Written task:
Your answer needs to include each line of the records in which the string "számára" can be found.

[Start of Attachment]

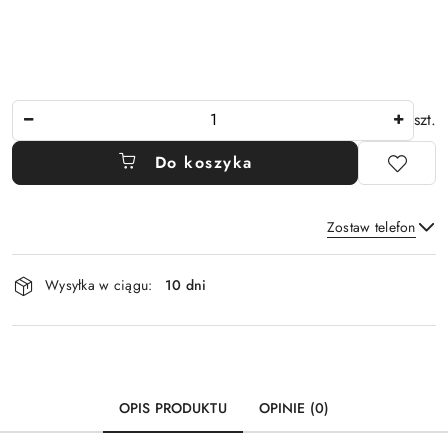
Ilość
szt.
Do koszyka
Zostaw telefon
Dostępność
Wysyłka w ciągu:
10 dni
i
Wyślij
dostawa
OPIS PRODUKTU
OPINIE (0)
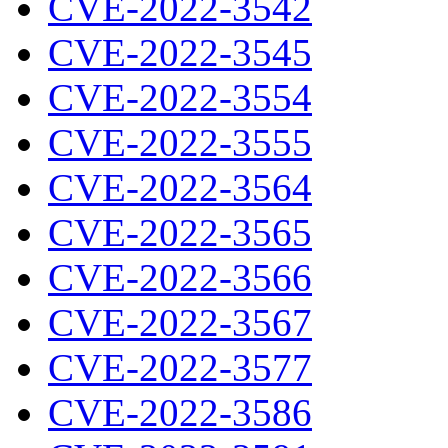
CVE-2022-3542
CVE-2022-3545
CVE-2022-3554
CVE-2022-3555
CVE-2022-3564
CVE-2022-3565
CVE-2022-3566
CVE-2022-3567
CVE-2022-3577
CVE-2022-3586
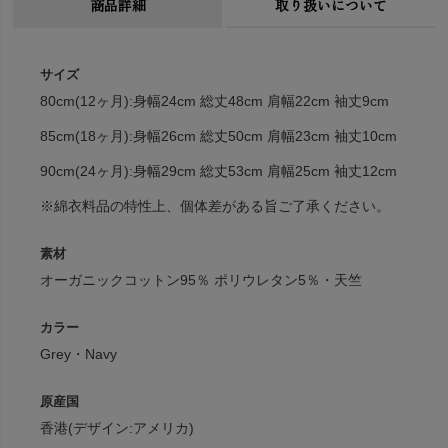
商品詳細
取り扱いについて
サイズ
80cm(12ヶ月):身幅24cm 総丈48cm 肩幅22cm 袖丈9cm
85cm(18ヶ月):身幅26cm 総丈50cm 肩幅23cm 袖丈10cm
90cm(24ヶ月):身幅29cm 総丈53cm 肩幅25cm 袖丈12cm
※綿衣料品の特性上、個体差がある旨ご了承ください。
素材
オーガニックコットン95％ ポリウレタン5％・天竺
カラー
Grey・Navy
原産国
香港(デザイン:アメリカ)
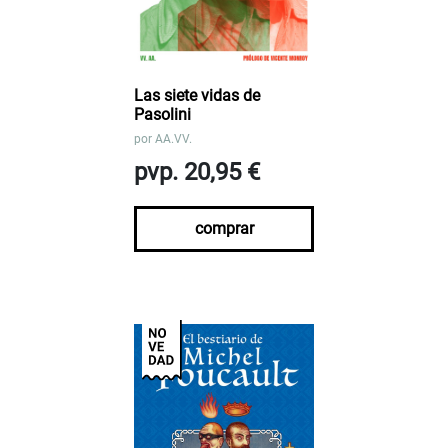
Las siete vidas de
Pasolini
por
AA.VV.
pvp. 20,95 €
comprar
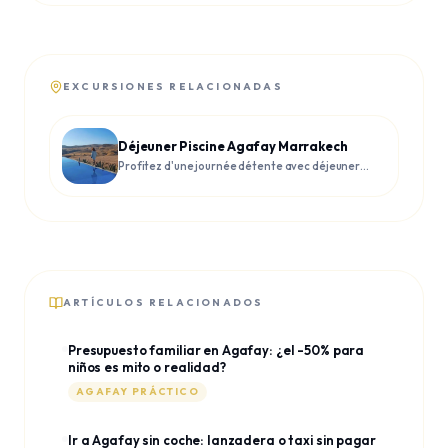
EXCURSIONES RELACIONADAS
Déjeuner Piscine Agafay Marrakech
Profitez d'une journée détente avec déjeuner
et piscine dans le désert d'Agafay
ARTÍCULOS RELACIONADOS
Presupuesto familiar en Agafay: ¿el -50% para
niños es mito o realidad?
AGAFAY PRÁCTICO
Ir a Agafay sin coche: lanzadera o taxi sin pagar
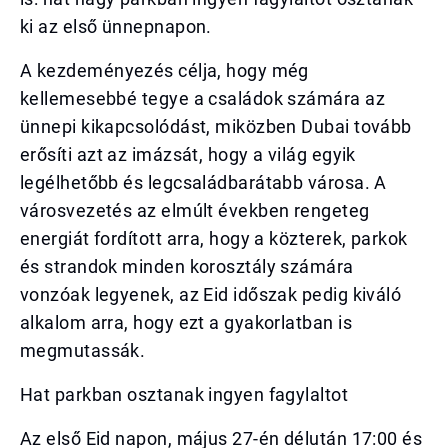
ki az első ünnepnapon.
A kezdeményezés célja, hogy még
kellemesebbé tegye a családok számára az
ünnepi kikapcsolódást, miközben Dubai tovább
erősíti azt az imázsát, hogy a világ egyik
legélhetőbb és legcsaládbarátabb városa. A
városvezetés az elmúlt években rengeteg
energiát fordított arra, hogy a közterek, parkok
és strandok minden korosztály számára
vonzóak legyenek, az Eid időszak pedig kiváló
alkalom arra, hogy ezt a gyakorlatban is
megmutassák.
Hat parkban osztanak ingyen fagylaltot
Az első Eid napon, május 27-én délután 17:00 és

[End of Attachment]

Task response:
kellemesebbé tegye a családok számára az
és strandok minden korosztály számára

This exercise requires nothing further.